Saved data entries
- Opening Delimiter -

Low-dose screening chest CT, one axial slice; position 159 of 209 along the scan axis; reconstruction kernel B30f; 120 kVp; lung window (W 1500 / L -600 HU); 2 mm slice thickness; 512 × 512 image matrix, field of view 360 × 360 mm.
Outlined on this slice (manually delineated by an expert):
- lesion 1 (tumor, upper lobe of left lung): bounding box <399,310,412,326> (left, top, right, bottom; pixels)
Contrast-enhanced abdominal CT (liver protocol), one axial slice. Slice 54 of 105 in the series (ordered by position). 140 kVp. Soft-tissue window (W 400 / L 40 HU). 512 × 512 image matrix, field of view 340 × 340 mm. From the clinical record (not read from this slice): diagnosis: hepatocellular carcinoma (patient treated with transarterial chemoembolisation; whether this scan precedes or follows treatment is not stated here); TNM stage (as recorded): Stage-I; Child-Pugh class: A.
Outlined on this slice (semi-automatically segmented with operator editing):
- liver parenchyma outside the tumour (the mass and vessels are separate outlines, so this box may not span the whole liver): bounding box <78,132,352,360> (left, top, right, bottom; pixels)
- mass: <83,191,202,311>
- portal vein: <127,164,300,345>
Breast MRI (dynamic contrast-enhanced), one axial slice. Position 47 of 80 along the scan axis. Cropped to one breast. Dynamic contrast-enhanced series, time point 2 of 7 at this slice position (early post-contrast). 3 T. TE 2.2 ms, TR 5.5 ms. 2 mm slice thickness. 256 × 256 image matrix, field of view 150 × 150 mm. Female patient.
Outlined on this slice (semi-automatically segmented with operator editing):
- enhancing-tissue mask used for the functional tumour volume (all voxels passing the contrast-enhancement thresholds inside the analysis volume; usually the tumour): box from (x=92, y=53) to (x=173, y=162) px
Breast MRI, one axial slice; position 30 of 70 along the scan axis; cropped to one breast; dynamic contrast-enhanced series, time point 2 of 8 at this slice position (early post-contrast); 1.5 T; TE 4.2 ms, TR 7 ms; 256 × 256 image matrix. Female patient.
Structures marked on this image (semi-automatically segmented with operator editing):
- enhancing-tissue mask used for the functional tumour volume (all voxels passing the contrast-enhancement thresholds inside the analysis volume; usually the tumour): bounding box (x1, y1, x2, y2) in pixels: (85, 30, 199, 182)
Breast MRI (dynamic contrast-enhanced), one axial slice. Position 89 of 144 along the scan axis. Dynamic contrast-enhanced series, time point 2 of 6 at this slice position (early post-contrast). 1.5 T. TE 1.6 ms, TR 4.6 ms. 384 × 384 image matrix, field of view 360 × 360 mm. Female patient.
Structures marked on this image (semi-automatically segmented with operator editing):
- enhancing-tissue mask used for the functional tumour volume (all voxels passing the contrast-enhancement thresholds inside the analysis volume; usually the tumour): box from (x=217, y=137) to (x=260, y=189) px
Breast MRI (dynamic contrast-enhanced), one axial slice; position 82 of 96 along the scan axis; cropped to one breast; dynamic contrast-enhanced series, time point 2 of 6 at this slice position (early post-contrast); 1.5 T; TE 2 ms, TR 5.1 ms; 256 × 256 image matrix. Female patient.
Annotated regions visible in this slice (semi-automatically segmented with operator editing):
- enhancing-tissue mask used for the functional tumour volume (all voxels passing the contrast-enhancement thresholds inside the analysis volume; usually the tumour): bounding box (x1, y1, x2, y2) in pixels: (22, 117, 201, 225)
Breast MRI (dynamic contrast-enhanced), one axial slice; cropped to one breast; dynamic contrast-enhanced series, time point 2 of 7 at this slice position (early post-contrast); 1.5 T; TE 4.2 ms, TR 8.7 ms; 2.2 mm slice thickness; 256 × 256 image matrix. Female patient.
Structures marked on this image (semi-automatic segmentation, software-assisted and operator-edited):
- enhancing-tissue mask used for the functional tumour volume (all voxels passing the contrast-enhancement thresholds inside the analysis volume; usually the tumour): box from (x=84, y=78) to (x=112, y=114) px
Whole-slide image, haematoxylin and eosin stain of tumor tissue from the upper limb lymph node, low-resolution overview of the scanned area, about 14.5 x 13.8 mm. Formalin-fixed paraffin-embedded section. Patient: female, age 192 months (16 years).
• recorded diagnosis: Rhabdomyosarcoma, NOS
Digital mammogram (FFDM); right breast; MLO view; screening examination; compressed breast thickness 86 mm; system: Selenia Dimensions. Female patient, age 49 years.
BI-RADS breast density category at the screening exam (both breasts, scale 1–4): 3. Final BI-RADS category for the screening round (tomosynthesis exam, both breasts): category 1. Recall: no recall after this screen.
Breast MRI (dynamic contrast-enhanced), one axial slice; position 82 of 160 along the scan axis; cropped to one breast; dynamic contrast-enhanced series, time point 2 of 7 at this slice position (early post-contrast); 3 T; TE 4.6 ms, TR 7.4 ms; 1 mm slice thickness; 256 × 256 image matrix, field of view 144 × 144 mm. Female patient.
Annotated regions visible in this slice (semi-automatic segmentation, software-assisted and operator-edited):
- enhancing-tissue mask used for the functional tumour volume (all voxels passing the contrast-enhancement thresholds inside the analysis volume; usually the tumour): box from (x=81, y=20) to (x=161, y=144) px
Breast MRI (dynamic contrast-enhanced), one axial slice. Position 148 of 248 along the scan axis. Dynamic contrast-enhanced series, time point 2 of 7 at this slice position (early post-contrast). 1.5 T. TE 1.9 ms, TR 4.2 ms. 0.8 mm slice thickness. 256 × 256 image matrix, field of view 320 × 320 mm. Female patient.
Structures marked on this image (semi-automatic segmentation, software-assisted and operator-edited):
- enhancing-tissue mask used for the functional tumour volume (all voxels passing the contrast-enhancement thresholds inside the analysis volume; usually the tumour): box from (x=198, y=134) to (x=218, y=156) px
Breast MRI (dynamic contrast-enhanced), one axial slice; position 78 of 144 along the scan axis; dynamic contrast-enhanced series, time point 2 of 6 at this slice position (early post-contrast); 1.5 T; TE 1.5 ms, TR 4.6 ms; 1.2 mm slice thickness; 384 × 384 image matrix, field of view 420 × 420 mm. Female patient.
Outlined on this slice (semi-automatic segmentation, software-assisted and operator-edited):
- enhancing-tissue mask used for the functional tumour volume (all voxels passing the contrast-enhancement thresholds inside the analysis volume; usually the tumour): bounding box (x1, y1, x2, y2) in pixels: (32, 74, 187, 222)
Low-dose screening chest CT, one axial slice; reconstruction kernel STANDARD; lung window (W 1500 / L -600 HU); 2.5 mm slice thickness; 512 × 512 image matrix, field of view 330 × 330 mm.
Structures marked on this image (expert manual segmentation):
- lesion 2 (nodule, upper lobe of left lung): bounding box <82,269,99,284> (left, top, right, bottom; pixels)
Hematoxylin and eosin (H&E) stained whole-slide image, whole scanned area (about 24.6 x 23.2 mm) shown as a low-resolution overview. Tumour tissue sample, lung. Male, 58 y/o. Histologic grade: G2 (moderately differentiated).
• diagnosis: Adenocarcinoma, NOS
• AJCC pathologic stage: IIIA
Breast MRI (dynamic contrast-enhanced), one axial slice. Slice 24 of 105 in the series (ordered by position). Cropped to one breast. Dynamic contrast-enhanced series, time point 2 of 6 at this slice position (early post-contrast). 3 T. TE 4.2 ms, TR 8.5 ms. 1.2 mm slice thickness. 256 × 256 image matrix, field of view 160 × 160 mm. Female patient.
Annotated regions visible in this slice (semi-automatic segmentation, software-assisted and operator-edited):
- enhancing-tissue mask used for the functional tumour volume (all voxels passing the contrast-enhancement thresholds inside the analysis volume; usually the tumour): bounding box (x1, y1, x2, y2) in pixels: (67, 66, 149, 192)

- Closing Delimiter -

• [PROBLEM TO WORK ON]: Using the data above, work out how many lines include the word "thresholds" and give only that number.

• [RESULT FOR THIS TASK]: 9